### Texto de origem
══════════════════════════════

Entretanto, temos de ter em consideração outro efeito da falta de planeamento no processo de imigração. É que já temos regiões do país com praticamente metade da população estrangeira. Com o reagrupamento, podemos chegar aos 3/4 da população com a sua origem noutro continente, a um dia de avião de distância. Não é a melhor forma de integração, não foi uma política de imigração amiga da própria imigração. Há diferenças culturais assinaláveis e não só não se absorveu o impacto, como se permitiu o choque.
Não vale a pena fazer-se comparações com a emigração portuguesa em França ou na Suíça, por exemplo. Portugueses, franceses e suíços partilhavam tudo, menos o nível de riqueza. A realidade da imigração em Portugal, hoje, é completamente diferente. Não é pior, nem tem de ser combatida. Mas é diferente e se não percebermos estas diferenças, continuando a alimentar tiradas demagógicas de quem só vê a imigração quando ela lhe leva o jantar a casa, não conseguimos ter sucesso nesta grande empreitada.

══════════════════════════════

### O que se pede
Responda com base no texto de origem:
(a) Que proporção da população já é estrangeira em algumas regiões do país?
(b) Com o reagrupamento, a que proporção da população com origem noutro continente se pode chegar?
(c) Em que não eram iguais portugueses, franceses e suíços?

(Extrações de texto por página)
══════════════════════════════

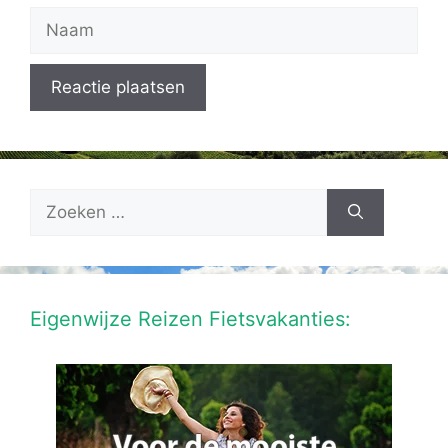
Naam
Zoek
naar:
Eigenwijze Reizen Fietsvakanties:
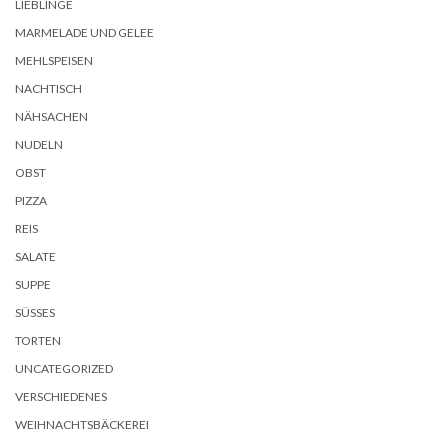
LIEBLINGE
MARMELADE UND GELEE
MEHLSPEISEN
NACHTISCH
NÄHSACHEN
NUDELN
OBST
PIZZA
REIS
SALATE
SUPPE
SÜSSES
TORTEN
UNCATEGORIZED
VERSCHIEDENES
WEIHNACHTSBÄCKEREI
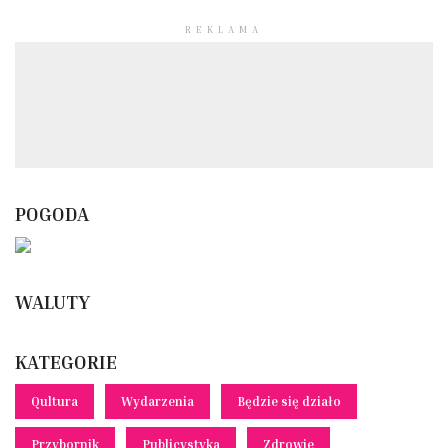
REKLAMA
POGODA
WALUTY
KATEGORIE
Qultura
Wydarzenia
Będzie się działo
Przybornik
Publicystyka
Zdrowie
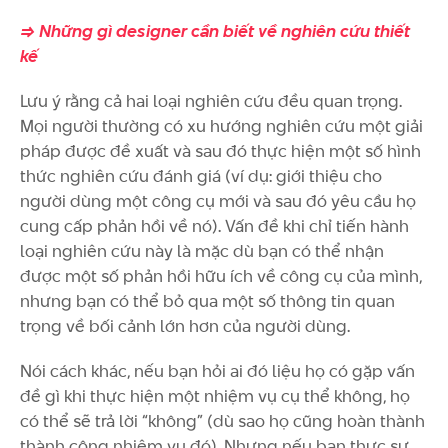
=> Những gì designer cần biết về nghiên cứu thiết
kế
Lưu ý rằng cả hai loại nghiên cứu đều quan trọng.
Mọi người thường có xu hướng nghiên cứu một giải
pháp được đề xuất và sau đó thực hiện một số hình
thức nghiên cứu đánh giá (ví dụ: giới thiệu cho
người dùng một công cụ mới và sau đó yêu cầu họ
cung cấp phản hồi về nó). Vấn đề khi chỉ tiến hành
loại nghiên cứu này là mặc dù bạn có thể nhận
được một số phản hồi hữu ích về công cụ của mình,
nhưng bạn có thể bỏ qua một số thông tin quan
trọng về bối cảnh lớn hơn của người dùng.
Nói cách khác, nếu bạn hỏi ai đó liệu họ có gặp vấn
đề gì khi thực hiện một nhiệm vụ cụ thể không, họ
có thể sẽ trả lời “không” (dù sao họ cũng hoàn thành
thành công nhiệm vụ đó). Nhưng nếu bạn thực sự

══════════════════════════════

### Resposta ao problema
(a) Praticamente metade da população.
(b) A 3/4 da população.
(c) No nível de riqueza. Partilhavam tudo o resto.